Aceh and Back Again: Five Days on the Ground After the Floods
- Khai Asyraf
- 2 hours ago
- 1 min read

The Aceh River moved like it had unfinished business.
The rain has finally let up, and the sun is out. Still, standing on the riverbank, watching the currents lick at my muddy boots, I feel the same dread that hangs over the displaced Indonesian villagers around me. The river could take everything again, without warning, without ceremony.
It’s been a month since intensified floods and landslides tore through Sumatra, killing over a thousand people and injuring thousands more.

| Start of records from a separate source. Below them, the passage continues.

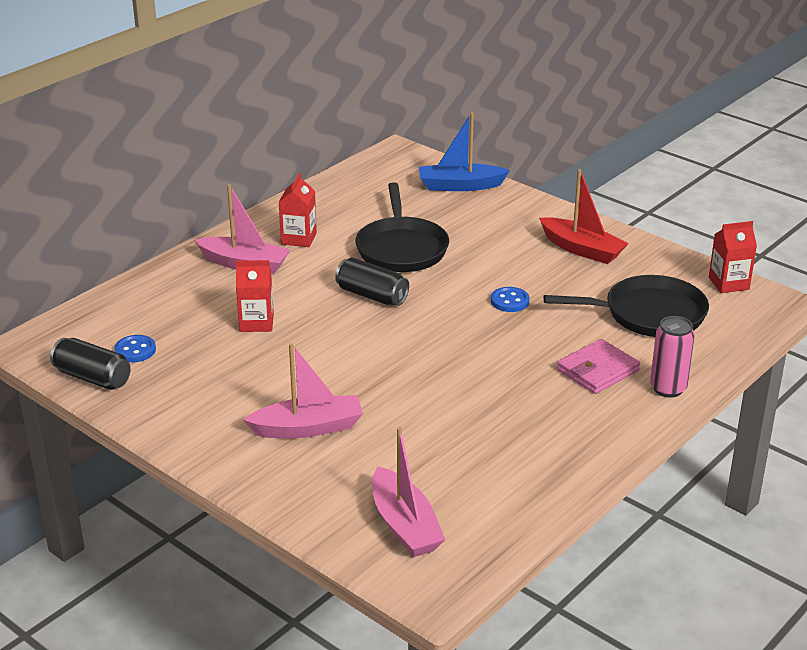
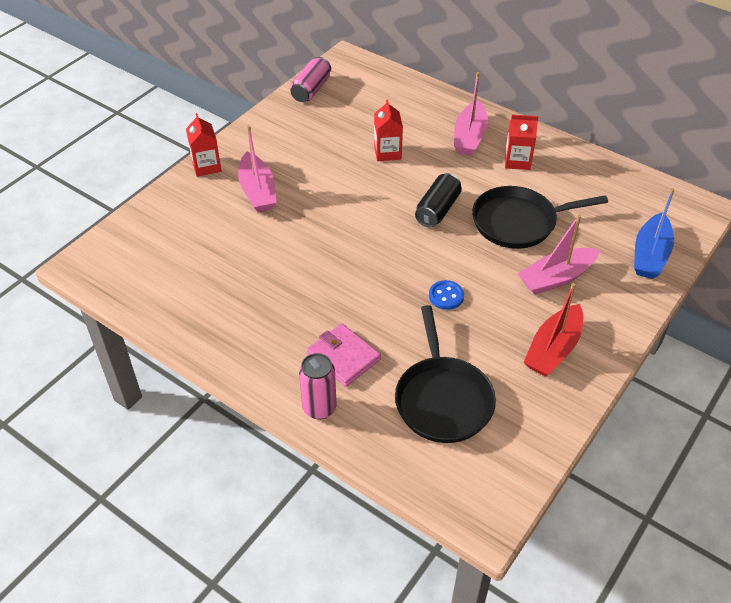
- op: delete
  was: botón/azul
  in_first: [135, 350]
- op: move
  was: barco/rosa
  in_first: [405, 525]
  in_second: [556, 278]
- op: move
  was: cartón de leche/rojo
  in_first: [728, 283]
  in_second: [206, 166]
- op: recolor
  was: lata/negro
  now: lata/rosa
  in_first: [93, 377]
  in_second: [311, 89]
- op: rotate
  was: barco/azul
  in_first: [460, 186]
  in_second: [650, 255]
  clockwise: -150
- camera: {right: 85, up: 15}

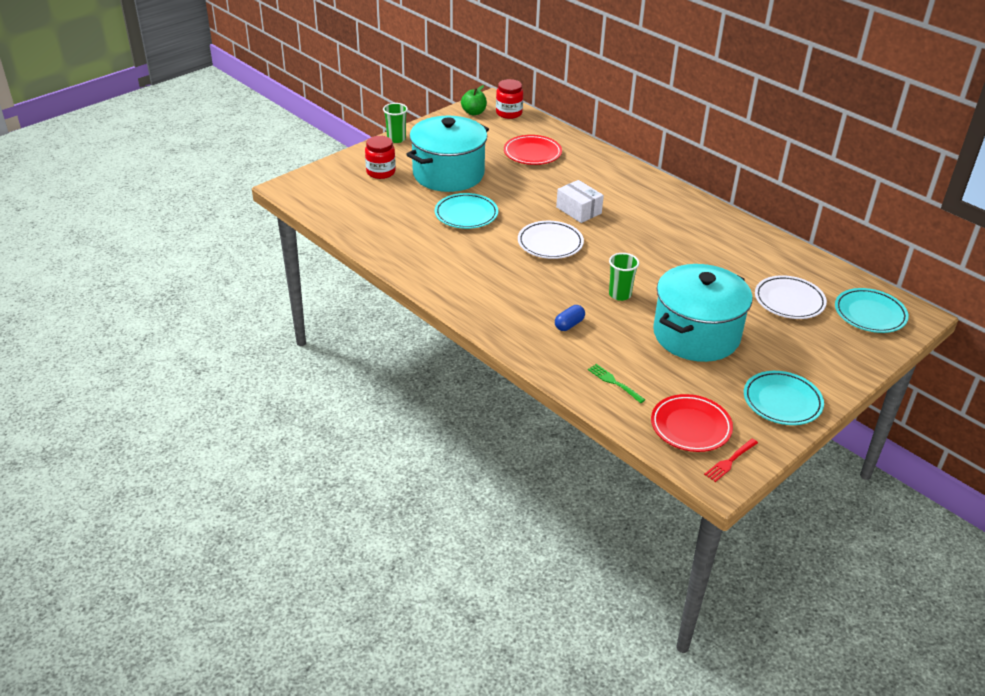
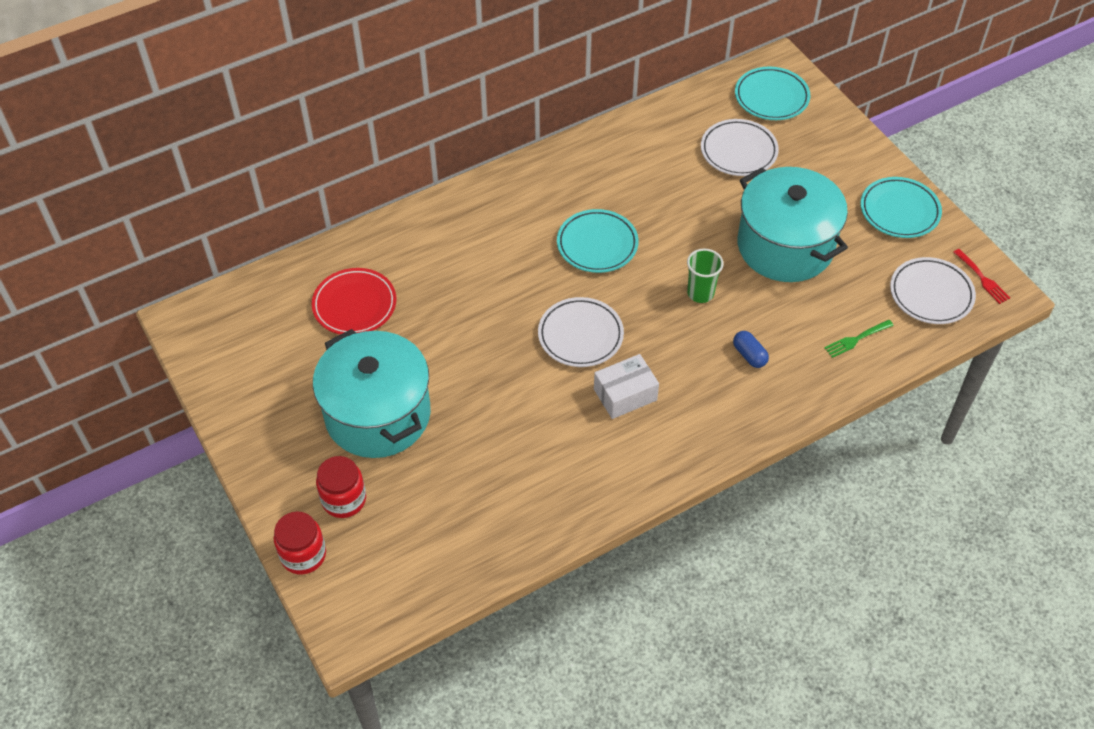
- op: delete
  was: vaso/verde
  in_first: [396, 139]
- op: delete
  was: manzana/verde
  in_first: [474, 112]
- op: move
  was: plato/turquesa
  in_first: [466, 214]
  in_second: [597, 244]
- op: move
  was: tarro/rojo
  in_first: [509, 113]
  in_second: [303, 555]
- op: move
  was: caja/blanco
  in_first: [578, 210]
  in_second: [625, 394]
- op: recolor
  was: plato/rojo
  now: plato/blanco
  in_first: [690, 427]
  in_second: [931, 294]
- camera: {right: -75, up: 15}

The monsoon rainfall that kept Singapore cool in December told a different story here—one of levelled buildings, power outages, and widespread infrastructural destruction.

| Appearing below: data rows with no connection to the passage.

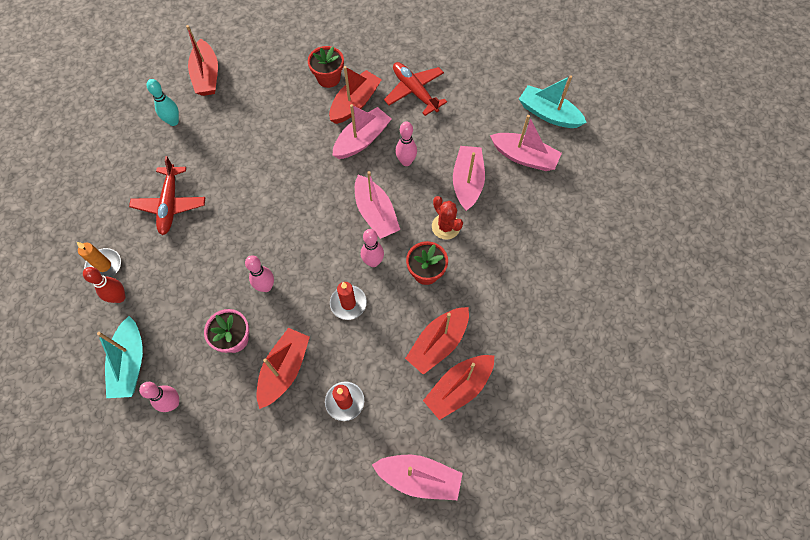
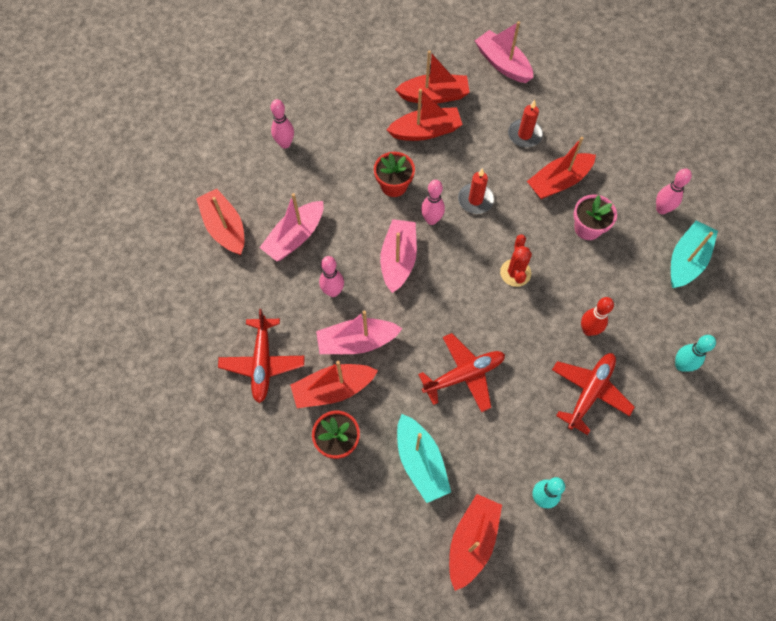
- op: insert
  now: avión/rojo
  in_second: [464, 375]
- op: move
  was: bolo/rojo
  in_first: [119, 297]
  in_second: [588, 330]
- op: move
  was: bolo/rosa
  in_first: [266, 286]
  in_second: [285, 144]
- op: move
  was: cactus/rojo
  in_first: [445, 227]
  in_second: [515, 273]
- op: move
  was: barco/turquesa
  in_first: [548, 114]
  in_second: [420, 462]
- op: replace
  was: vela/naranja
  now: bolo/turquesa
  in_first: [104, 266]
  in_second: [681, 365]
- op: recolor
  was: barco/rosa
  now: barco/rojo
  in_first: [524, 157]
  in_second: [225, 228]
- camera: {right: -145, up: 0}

What hit Aceh wasn’t officially labelled a cyclone, but the devastation bore the fingerprints of Cyclone Senyar. Climate change and years of deforestation did the rest, leaving the land with nothing left to hold on to.

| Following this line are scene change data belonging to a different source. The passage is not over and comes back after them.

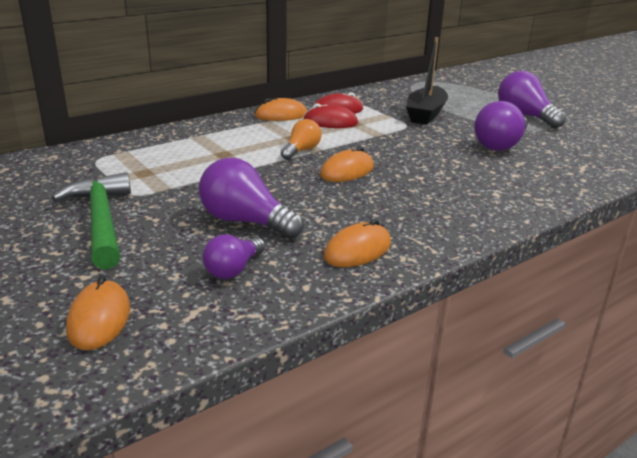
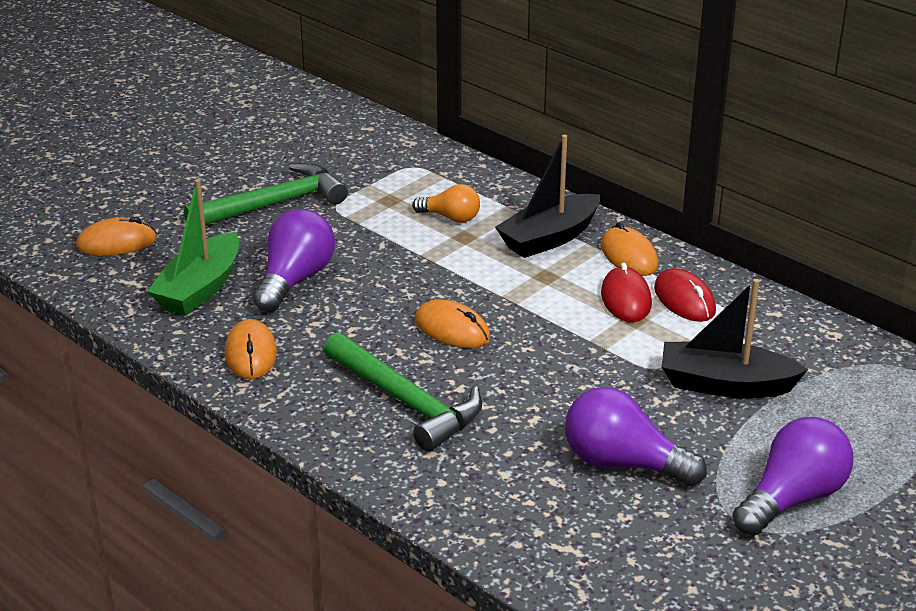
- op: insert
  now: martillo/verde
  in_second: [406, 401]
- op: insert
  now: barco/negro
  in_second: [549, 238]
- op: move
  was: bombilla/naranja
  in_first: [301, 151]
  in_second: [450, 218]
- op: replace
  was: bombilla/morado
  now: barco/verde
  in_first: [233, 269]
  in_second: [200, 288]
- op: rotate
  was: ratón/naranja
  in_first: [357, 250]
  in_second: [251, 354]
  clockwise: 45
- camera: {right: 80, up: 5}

Relief was slow, or didn’t come at all. Political sensitivities and logistical friction caused vital aid to be stranded between checkpoints or halted by mere bureaucracy.
In some areas, there’s a cautious stance toward foreign assistance—shaped in part by post-tsunami sovereignty concerns and by Acehnese hopes that the local government will take a more active role in supporting their own communities. I hear it in conversations with humanitarian workers; I see it in the way volunteers stretch dwindling supplies, doing whatever they can while waiting for formal support.
I’m doing the same, but as the only foreigner involved in the efforts on the ground.